Fabinho Martins

Personal information
- Full name: Fábio Alexandre Cruz Martins
- Date of birth: 10 February 1996 (age 30)
- Place of birth: Lisbon, Portugal
- Height: 1.81 m (5 ft 11 in)
- Position: Midfielder

Team information
- Current team: ASIL Lysi
- Number: 45

Youth career
- 2007–2009: Alverca
- 2009–2015: Sporting

Senior career*
- Years: Team / Apps / (Gls)
- 2015–2017: Sporting B / 23 / (2)
- 2017: → Sporting Covilhã (loan) / 1 / (0)
- 2018: Cherno More / 6 / (0)
- 2018–2019: Estoril / 0 / (0)
- 2019: Episkopi / 11 / (2)
- 2020–2021: Alverca / 6 / (1)
- 2021: AD Fafe / 3 / (0)
- 2021–2022: Olympias Lympion / 0 / (0)
- 2022: Karmiotissa / 0 / (0)
- 2023–2024: Penya Encarnada / 22 / (5)
- 2024–2025: Omonia 29M / 15 / (7)
- 2025: Digenis Akritas Morphou / 3 / (0)
- 2026–: ASIL Lysi / 11 / (3)

= Fabinho Martins =

Portuguese footballer (born 1996)

Fábio "Fabinho" Alexandre Cruz Martins (born 10 February 1996) is a Portuguese professional footballer who plays as a midfielder for Cypriot club ASIL Lysi.

==Career==
On 26 April 2015, Fabinho made his professional debut with Sporting B in a 2014–15 Segunda Liga match against Oriental.
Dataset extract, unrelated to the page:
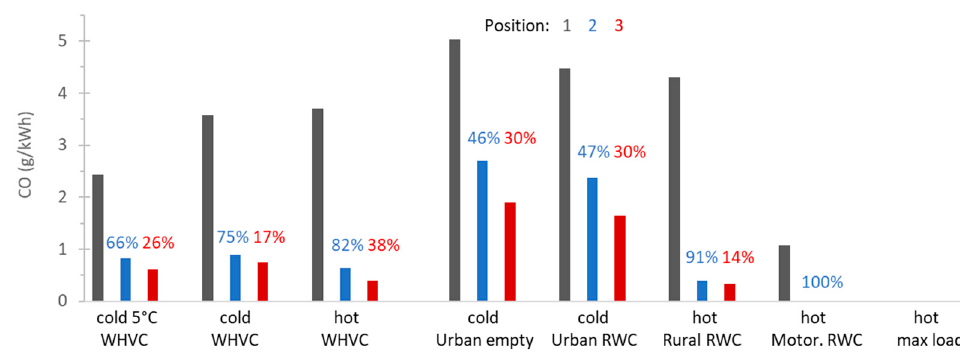
Figure 7. CO emission factors for various cycles at different sampling positions of the aftertreatment system. Position 1 (engine out, grey bars); position 2 (DOC + cDPF out, blue bars); position 3 (SCR + ASC out, tailpipe, red bars). Percentages give emissions reductions compared to the previous position. Tests at 23 °C, except “cold 5 °C WHVC”, and 66% of maximum payload, except “Urban empty” (9%). “Cold” and “hot” refer to the coolant temperature at engine cranking, i.e., at ambient temperature or >70 °C, respectively. ASC = ammonia slip catalyst; DOC = Diesel oxidation catalyst; cDPF = catalyzed Diesel particulate filter; RWC = real-world cycle; SCR = selective catalytic reduction; WHVC = world harmonized vehicle cycle.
On 15 April 2018 he signed a short contract, until end of the season, with the Bulgarian First League team Cherno More Varna after a main player got injured. He completed his debut on 20 April 2018 in a league match against Slavia Sofia.
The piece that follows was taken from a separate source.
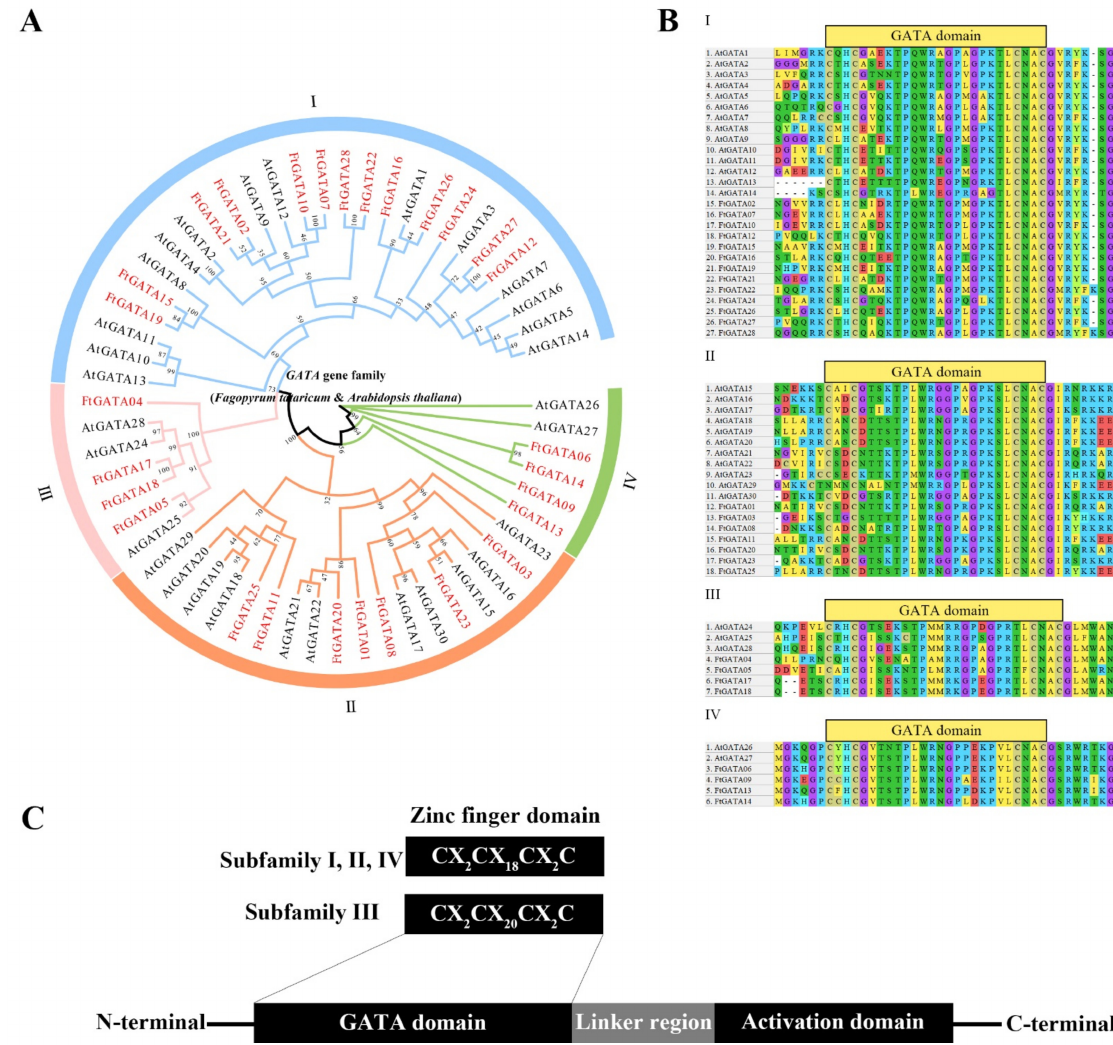
Figure 1. ( A ) Phylogenetic tree presenting the relationship between GATA domains of Fagopyrum tataricum and Arabidopsis thaliana . ( B ) Multiple sequence alignment of the four phylogenetic GATA domain subfamilies from F. tataricum and A. thaliana . ( C ) Zinc finger domain and activation domain of the FtGATA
In August 2018, Fabinho signed contract with Estoril until 30 June 2020.

On 12 January 2024, Fabinho left Andorran Primera Divisió side Penya Encarnada and joined Cypriot Second Division club Omonia 29M until the end of the 2023–24 season. He scored 7 goals in 12 league appearances to help the club achieve promotion to the First Division.